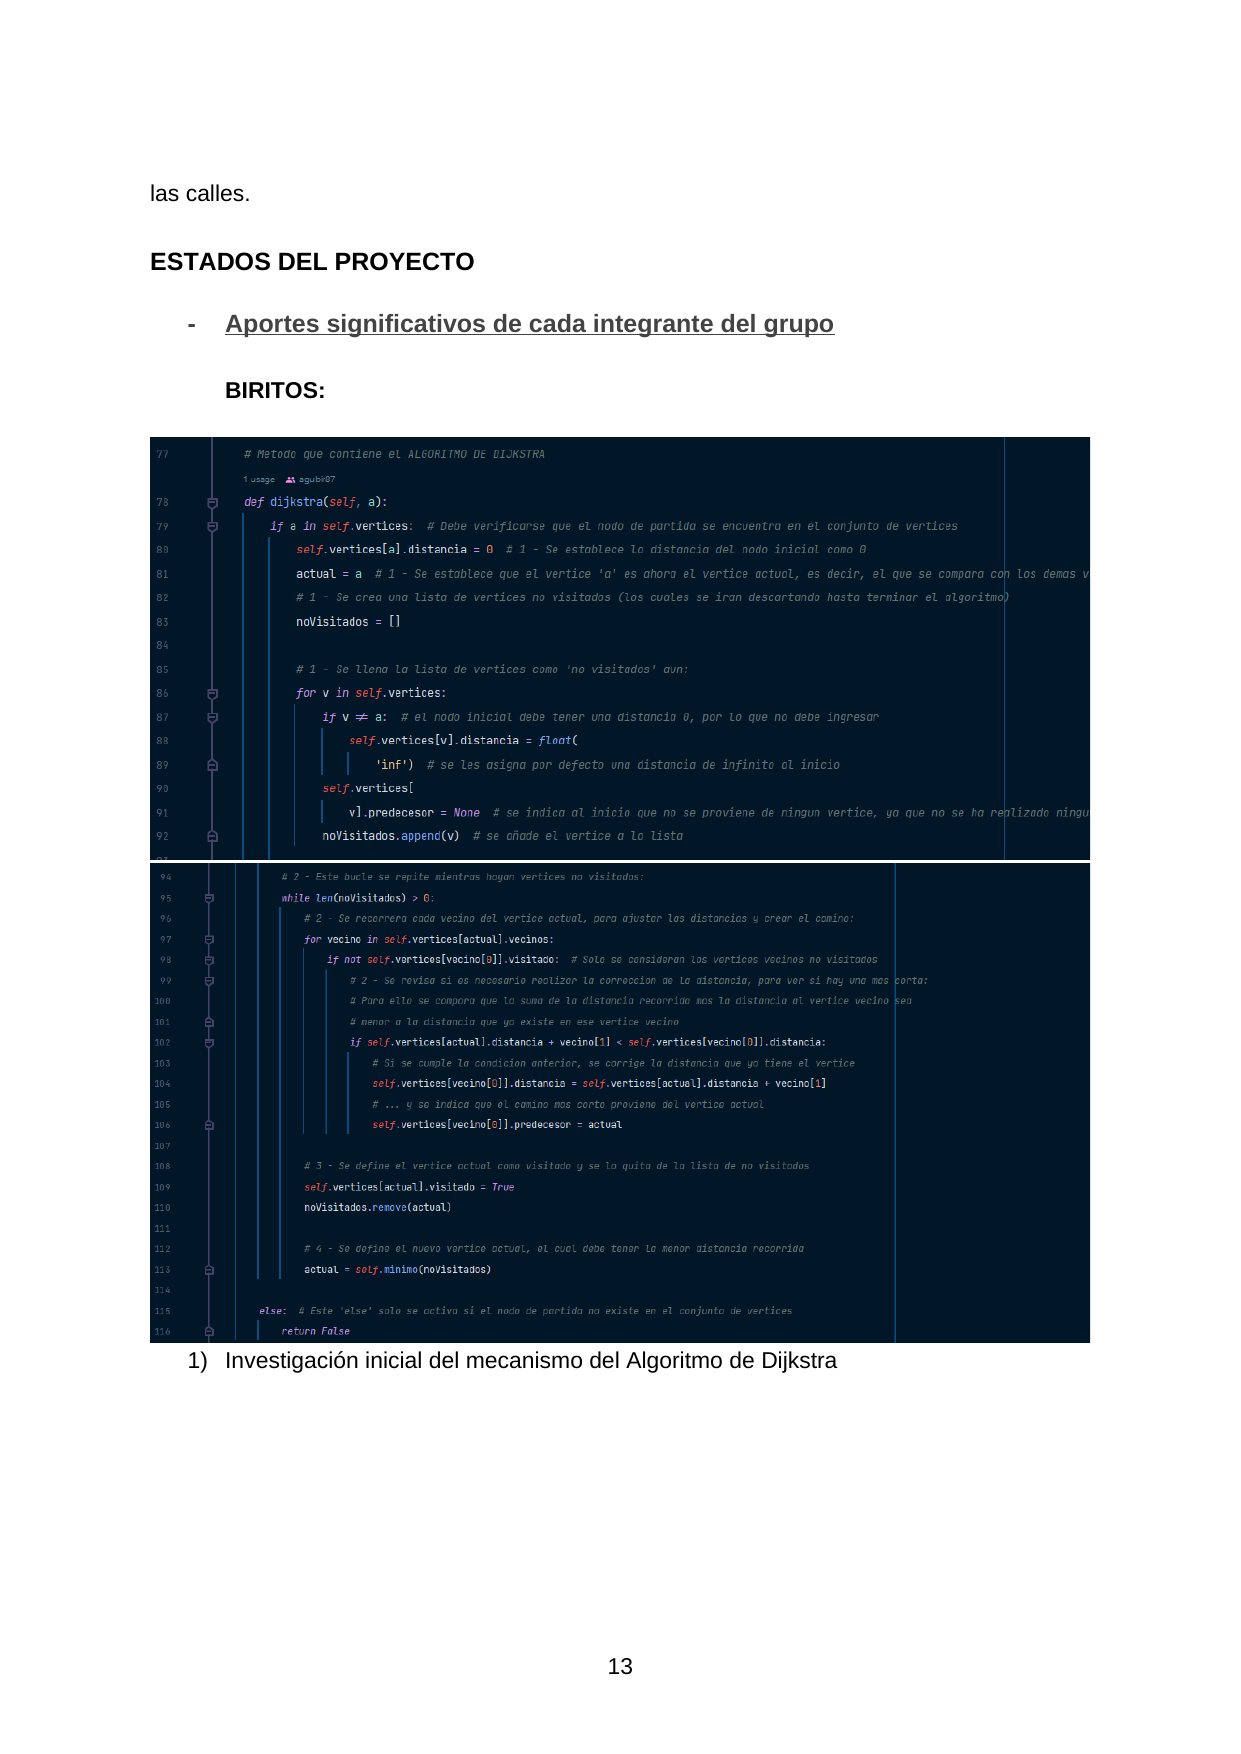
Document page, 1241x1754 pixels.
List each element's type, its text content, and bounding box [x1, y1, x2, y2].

picture [150, 863, 1091, 1343]
subtitle Aportes significativos de cada integrante del grupo [187, 309, 1090, 338]
subtitle ESTADOS DEL PROYECTO [150, 247, 1090, 276]
list Investigación inicial del mecanismo del Algoritmo de Dijkstra [187, 1347, 1090, 1373]
text las calles. [150, 179, 1090, 206]
text BIRITOS: [150, 377, 1090, 403]
picture [150, 437, 1091, 860]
____________
Task description - Can you quote the lines above verbatim, leaving out the picture?

Written answer -
Document page, 1241x1754 pixels.
List each element's type, its text content, and bounding box [x1, y1, x2, y2].

picture [150, 863, 1091, 1343]
subtitle Aportes significativos de cada integrante del grupo [187, 309, 1090, 338]
subtitle ESTADOS DEL PROYECTO [150, 247, 1090, 276]
list Investigación inicial del mecanismo del Algoritmo de Dijkstra [187, 1347, 1090, 1373]
text las calles. [150, 179, 1090, 206]
text BIRITOS: [150, 377, 1090, 403]
picture [150, 437, 1091, 860]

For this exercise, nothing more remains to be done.